I know, it is the middle of winter…so why am I posting these starkly beautiful pear blossoms? I walked by this tree a few hours ago. The branches are completely bare, preparing for the new life to come in a few months. I took this picture last April. With the weirdly warm weather and no lack of rain we may see blossoms in March this year.

We have an African American minister even though we are almost exclusively a white congregation. He is a great guy, very well known both here in the states and around the world. He gave a sermon this morning about Selma, voting rights and all the many things that went into what happened there in the sixties. There was actually someone in the church today who was there on Bloody Sunday in Selma.

One of the songs we sang had lines talking about hewing a stone of hope from a mountain of despair.

I am focusing on that with Carlo sleeping in my lap while I wait for my cat sitter.

None of us got much sleep last night. My oldest sister had a crisis late Friday night and was moved to ICU early yesterday morning. She has sepsis and is on a respirator. The prognosis is not good.

Kes started packing late yesterday morning to drive up to Seattle.
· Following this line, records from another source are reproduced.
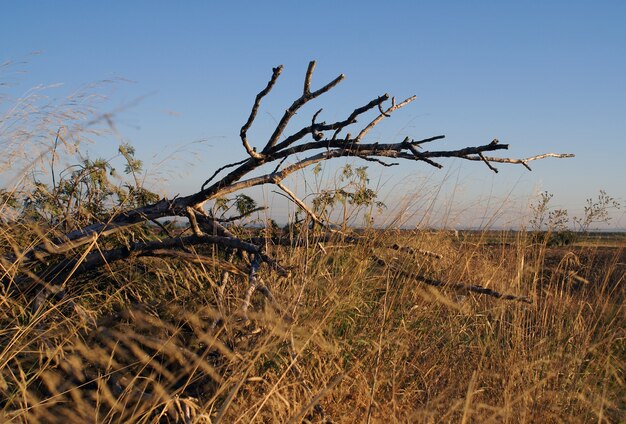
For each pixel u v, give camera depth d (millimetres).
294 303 3789
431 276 5031
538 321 4590
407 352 3932
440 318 4637
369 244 4496
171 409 2885
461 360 4094
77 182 4395
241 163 4055
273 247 4707
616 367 4320
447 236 5199
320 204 4766
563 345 4352
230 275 4293
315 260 4562
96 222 4484
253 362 2996
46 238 3885
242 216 4656
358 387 3383
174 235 4910
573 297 5062
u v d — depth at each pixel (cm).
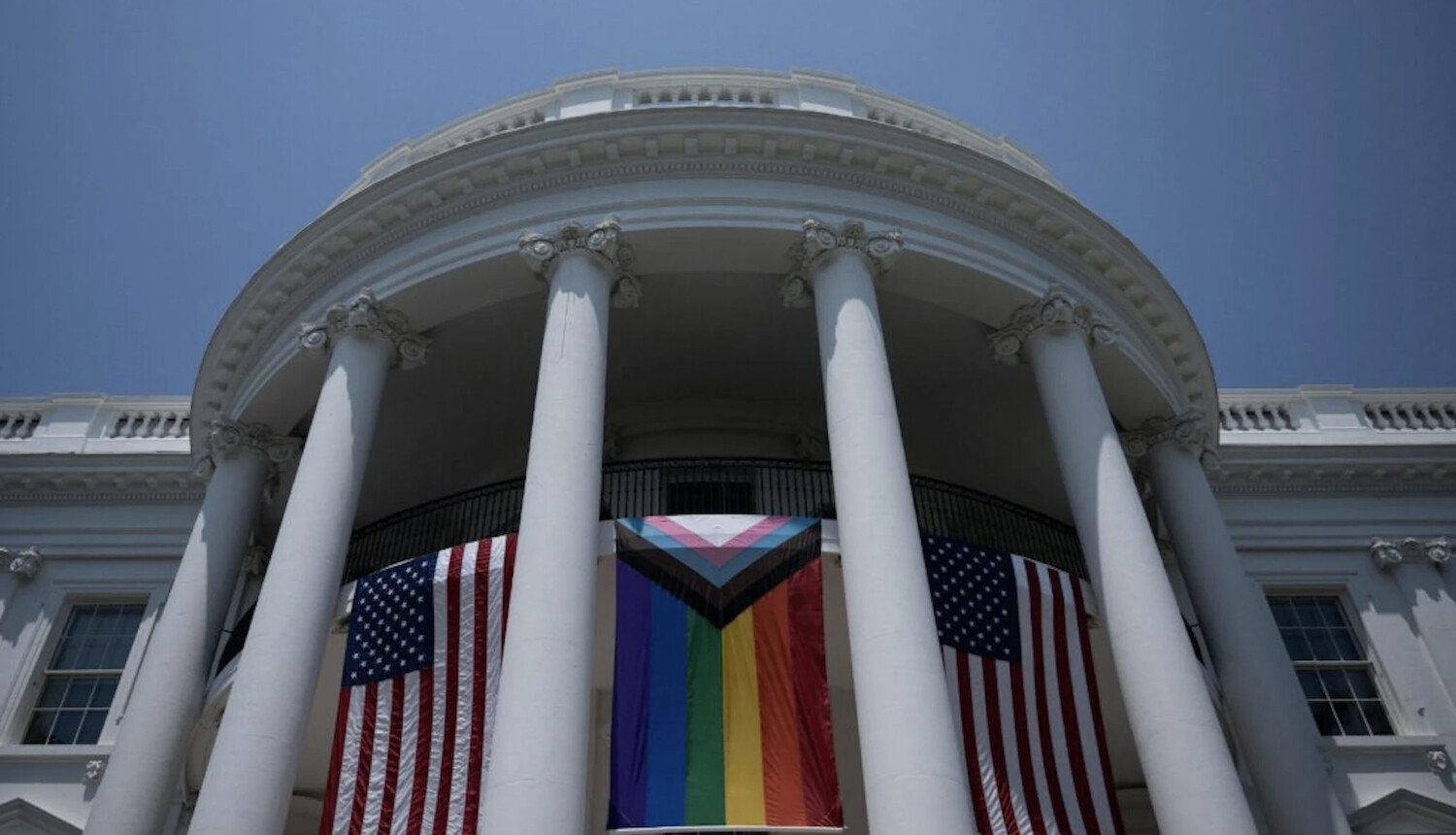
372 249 1614
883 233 1474
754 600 1260
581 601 1112
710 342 1742
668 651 1218
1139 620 1249
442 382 1755
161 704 1423
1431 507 2073
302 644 1217
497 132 1752
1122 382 1652
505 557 1325
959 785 997
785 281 1489
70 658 1906
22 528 2017
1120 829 1211
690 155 1534
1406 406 2253
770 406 1870
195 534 1602
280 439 1691
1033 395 1792
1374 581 1983
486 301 1548
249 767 1120
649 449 1823
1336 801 1372
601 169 1534
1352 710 1853
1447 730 1781
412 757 1215
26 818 1677
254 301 1678
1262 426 2205
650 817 1099
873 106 1748
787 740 1160
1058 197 1608
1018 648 1311
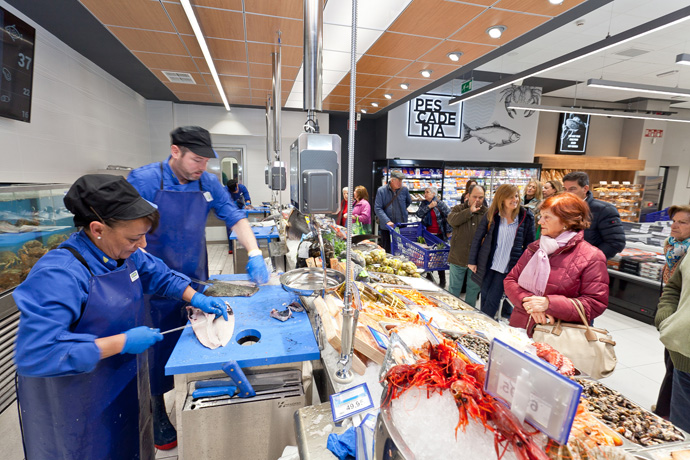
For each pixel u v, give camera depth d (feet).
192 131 5.77
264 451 4.20
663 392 6.86
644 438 2.67
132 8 10.93
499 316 10.19
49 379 3.42
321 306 4.52
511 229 9.55
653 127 33.55
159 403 6.34
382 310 4.71
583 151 33.53
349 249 3.24
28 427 3.64
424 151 28.89
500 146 30.07
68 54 14.06
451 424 1.70
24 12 11.19
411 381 1.93
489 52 14.47
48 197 8.93
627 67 23.21
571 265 5.46
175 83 19.85
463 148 29.53
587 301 5.20
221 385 4.14
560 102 32.81
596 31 18.24
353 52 2.93
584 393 3.26
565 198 5.62
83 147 15.26
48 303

Saint Joe is in Death Valley this week shooting nature photography with his uncle and I have to do his job while he is out.

By the time Kes hit the road the storm was blowing in full blast with high winds and a whole heck of a lot of rain all at once. She did her best but after a terrifying hour on the freeway with unconcerned arrogant truckers hydroplaning water in high blinding waves she decided to pull off in Portland and called me.

She came over and we spent the evening, talking, eating and mostly paying attention to the cats. They slept with her. She was honored. And we got up early, had breakfast and she drove up under much better conditions.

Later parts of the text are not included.